Setback in Wyandotte casino case

Third party helped tribe buy site in KCK

? A federal judge handed the Wyandotte Tribe of Oklahoma another setback in its campaign for a casino in Wyandotte County.

U.S. District Judge Julie Robinson ordered the U.S. Department of the Interior to revisit a 2002 decision that supported the tribe’s purchase of a casino site as following federal law.

Robinson based her decision Wednesday on evidence that a third party helped the tribe buy the land, which would violate a federal statute treating the land as Indian property and eligible for development as a casino.

Tribal Chief Leaford Bearskin declined to comment specifically on the ruling, saying he hadn’t seen it, but vented his frustration, “They’ve reviewed it three times.”

In 1984, federal officials paid the tribe $100,000 for lands in Ohio it had ceded to the federal government in the 1800s.

Federal law says that if that money alone is used to buy other property, the Department of the Interior is required to take that property into trust for the tribe. For the past 17 years, other tribes around the country have used that designation to develop federally chartered casinos.

The Wyandottes in 1996 used the Ohio compensation to buy the former Masonic Scottish Rite temple across the street from City Hall in downtown Kansas City, Kan., and began trying to develop a casino.

State and city officials have fought the tribe over the casino, which is next to the tribe’s Huron Indian Cemetery, eventually raiding it and closing it down last year. Robinson is also presiding over a lawsuit the tribe brought late last year challenging the raid.

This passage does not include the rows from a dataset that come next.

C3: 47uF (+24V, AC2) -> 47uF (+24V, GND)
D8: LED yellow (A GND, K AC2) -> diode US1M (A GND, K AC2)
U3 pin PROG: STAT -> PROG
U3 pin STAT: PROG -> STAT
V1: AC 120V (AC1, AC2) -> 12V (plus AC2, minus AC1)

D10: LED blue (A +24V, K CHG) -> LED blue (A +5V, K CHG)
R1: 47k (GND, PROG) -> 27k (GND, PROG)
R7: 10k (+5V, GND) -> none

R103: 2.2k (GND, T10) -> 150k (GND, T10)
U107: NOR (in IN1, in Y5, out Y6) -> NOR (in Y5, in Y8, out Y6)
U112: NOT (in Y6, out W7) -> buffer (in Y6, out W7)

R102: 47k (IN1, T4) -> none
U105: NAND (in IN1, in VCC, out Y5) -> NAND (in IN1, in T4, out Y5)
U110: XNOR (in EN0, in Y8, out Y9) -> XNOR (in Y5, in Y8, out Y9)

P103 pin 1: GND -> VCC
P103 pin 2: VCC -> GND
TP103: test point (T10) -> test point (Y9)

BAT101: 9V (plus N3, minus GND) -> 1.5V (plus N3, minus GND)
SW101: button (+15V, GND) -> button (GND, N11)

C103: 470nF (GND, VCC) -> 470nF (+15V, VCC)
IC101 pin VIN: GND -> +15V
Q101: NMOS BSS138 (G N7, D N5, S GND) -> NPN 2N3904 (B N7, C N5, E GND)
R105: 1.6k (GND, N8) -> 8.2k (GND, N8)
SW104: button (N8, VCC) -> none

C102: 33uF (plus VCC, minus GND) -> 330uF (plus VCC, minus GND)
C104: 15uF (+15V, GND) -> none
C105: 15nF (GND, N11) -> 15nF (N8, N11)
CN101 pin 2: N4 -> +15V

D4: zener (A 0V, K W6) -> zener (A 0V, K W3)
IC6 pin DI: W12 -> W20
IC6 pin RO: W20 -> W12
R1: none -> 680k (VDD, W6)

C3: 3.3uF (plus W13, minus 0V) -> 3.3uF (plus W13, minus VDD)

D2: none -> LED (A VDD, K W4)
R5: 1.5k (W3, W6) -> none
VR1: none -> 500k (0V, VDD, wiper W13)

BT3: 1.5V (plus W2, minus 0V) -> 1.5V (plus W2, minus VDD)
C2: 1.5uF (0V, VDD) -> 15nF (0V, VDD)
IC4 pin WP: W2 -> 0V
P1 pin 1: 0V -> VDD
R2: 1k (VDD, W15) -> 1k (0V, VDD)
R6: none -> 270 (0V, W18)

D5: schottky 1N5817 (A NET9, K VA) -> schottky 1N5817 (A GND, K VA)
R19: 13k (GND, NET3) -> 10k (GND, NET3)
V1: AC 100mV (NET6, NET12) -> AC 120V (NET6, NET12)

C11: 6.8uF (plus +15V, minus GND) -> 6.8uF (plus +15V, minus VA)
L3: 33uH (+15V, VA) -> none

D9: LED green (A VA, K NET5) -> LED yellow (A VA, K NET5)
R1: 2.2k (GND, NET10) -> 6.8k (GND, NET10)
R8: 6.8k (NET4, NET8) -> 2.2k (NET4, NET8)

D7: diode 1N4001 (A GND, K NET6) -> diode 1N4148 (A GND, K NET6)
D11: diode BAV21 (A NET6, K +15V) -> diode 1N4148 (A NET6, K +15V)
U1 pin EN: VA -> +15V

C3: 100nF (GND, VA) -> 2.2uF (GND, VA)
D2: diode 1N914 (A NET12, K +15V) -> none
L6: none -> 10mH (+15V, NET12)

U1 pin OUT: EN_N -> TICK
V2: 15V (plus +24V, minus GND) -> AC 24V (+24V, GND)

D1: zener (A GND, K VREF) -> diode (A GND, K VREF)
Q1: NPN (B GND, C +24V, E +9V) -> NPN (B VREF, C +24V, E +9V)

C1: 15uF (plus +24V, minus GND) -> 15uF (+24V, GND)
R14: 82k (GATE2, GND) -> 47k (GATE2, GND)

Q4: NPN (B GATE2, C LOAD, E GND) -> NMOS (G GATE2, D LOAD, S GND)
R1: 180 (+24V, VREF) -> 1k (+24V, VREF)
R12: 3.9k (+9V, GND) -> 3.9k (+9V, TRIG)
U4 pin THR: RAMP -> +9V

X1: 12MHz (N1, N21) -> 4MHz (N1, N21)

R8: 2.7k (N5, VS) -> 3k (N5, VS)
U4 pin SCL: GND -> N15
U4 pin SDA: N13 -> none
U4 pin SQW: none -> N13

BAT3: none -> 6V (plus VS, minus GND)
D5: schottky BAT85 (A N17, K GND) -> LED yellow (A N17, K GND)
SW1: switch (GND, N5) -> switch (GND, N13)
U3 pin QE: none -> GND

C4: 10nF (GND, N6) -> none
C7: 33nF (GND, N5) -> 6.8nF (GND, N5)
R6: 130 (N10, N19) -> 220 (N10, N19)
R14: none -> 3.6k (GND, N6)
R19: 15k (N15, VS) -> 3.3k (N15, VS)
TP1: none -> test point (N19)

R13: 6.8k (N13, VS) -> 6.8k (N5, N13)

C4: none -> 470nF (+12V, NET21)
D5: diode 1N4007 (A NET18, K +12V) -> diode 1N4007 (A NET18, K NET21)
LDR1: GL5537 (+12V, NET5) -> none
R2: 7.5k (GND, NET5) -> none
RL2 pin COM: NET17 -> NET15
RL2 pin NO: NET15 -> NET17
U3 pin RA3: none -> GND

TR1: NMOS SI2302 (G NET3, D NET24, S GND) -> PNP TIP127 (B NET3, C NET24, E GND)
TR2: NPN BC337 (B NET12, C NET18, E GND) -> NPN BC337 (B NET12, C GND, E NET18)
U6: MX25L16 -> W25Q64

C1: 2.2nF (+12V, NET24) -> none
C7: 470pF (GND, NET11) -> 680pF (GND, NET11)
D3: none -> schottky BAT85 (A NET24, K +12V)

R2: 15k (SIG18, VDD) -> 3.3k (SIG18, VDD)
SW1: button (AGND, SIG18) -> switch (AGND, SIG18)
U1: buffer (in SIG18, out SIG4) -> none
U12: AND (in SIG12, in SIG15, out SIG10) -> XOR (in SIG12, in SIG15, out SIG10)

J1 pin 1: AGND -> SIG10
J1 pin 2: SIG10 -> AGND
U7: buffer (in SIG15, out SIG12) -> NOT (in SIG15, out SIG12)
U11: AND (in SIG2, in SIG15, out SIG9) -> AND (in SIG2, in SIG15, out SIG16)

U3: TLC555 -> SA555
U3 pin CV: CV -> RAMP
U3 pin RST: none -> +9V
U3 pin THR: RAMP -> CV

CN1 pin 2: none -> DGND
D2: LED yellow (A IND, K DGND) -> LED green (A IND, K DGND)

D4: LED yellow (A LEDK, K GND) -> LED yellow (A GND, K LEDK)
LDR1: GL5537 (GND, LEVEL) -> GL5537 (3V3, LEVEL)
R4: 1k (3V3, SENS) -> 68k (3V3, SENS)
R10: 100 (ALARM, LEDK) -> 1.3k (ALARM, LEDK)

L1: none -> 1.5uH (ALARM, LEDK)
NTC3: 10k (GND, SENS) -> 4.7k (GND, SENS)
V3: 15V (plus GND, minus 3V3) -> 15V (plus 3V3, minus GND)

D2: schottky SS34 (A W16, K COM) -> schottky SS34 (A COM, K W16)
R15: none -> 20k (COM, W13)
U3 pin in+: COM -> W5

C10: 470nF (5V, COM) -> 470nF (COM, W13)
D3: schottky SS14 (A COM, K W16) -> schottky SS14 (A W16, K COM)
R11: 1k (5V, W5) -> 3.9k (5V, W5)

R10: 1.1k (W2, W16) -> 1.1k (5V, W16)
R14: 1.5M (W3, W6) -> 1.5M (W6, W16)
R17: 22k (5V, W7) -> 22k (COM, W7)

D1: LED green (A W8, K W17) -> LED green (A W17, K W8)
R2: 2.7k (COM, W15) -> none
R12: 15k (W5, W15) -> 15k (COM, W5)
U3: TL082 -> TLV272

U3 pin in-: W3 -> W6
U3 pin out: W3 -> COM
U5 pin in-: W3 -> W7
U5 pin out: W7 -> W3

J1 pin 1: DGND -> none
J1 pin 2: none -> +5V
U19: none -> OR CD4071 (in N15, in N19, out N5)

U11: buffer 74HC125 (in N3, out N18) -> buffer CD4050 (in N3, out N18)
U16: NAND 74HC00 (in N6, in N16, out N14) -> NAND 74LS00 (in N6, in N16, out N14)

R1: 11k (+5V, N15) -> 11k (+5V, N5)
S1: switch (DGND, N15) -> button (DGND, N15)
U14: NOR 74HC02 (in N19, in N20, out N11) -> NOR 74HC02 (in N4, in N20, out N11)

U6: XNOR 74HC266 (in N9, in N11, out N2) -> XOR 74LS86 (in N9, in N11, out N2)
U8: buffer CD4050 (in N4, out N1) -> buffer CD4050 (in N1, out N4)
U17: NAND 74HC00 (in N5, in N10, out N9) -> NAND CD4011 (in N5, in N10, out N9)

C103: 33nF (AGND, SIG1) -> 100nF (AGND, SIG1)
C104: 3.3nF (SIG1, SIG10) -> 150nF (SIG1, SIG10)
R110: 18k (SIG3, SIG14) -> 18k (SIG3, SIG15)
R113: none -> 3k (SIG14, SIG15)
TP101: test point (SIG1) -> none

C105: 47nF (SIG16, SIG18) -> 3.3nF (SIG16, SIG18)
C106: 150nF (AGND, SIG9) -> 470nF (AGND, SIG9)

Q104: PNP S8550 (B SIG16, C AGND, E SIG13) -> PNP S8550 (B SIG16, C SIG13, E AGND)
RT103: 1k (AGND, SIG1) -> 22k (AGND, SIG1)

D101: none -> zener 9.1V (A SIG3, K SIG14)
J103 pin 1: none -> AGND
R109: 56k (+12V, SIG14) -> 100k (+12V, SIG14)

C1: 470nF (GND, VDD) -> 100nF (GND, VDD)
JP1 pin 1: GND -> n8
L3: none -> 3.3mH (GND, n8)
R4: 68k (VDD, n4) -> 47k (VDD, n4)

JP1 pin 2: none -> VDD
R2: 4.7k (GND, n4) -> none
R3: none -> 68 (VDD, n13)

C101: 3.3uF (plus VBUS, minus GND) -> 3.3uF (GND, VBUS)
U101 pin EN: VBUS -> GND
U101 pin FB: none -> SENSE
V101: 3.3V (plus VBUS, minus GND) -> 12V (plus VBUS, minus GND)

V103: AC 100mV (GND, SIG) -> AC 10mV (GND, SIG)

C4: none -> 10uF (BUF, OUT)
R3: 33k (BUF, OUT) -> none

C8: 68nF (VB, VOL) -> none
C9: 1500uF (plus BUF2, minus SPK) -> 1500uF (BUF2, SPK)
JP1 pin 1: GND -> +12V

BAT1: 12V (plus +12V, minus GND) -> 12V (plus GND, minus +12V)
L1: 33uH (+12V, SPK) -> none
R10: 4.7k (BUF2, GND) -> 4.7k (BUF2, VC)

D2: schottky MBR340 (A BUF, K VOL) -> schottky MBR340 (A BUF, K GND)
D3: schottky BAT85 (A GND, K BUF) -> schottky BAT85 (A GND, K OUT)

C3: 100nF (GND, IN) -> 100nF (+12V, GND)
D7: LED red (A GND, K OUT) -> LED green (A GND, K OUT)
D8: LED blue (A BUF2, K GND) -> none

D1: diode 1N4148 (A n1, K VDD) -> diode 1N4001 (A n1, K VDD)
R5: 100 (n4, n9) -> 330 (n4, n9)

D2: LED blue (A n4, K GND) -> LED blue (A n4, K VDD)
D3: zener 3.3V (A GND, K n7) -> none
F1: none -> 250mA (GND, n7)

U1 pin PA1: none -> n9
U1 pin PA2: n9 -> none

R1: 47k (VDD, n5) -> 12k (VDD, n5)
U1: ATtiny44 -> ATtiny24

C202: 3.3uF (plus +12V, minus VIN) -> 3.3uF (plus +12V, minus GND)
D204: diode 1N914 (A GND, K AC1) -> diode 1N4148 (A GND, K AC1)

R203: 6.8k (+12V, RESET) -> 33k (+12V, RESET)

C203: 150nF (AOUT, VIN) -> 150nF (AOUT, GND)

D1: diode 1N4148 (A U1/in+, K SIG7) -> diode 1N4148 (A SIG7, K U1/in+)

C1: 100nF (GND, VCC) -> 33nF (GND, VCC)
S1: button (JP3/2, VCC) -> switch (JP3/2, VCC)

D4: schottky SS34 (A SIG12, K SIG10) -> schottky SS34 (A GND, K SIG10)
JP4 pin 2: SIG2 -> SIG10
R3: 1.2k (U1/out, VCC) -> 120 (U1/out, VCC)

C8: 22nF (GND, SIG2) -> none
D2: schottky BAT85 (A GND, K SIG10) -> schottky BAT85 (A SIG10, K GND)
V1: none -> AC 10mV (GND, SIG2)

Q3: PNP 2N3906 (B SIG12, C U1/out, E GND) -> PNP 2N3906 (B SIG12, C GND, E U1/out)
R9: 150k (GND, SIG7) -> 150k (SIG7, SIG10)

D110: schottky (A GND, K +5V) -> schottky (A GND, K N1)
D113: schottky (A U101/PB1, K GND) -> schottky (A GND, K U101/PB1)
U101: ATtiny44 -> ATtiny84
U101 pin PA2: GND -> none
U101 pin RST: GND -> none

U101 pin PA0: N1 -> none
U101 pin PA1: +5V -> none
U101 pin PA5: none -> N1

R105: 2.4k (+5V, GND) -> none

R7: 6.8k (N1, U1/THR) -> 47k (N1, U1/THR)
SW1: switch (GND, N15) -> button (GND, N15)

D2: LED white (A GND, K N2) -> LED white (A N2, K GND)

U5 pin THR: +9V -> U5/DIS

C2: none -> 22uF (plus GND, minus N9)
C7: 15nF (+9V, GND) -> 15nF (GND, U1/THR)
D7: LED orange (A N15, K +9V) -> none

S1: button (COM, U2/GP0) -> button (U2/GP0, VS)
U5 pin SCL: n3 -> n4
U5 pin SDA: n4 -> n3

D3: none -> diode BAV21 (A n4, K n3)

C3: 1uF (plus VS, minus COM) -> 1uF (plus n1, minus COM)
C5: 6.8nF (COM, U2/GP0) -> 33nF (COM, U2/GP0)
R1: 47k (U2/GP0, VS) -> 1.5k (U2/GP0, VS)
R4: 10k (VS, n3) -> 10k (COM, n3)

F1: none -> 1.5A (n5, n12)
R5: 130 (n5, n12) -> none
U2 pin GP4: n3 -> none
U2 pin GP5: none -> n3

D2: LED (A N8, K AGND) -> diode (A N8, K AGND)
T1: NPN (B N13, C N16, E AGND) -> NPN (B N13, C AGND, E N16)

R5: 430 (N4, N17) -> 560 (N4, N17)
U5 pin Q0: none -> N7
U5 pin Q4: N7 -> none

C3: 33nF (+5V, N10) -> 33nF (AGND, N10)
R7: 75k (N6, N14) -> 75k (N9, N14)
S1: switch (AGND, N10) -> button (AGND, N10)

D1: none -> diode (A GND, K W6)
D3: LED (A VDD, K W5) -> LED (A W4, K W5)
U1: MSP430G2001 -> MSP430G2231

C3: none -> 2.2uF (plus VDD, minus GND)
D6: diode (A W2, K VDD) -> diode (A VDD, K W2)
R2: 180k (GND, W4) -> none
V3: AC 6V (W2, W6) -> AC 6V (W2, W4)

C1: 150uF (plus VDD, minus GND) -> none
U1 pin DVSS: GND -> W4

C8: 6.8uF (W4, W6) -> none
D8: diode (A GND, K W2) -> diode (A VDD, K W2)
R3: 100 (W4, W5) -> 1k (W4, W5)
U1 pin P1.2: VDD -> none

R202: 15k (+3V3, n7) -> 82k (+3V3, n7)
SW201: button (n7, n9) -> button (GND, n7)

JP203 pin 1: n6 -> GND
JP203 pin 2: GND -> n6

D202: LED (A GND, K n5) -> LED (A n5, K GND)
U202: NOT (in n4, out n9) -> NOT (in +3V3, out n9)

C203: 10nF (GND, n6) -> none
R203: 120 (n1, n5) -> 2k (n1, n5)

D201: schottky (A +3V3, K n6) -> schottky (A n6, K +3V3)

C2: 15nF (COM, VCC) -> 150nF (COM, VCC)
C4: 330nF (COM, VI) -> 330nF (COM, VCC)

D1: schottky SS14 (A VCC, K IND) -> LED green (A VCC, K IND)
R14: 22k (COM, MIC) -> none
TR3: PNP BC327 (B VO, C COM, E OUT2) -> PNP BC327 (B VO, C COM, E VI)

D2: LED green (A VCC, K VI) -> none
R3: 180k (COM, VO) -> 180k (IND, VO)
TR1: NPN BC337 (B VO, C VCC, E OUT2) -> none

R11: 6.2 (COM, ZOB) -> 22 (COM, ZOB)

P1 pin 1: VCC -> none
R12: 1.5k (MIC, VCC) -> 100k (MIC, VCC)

Recently, state and city officials produced title company records indicating that North American Sports Management Inc. of Maitland, Fla., which is helping the tribe develop the casino, kicked in at least $5,000 for the 1996 purchase.

Robinson said Interior officials must reconsider their 2002 decision in light of the new information and report back within 60 days.

It’s just the latest legal blow in the tribe’s effort to put a casino in Wyandotte County.

The 10th U.S. Circuit Court of Appeals in Denver has ruled that the Huron cemetery is not reservation land, so it and the adjacent Masonic temple property can’t be eligible for gambling under another facet of federal law.

And a federal judge last year dismissed the tribe’s claim to 2,000 acres of industrial property in Kansas City, Kan., which the tribe later acknowledged it had raised as a way to force city and state officials to the bargaining table and allow the tribe to build a casino elsewhere in Wyandotte County.

The Unified Government of Wyandotte County and Kansas City, Kan., has sued the tribe for $500,000 in damages because of the bargaining tactic.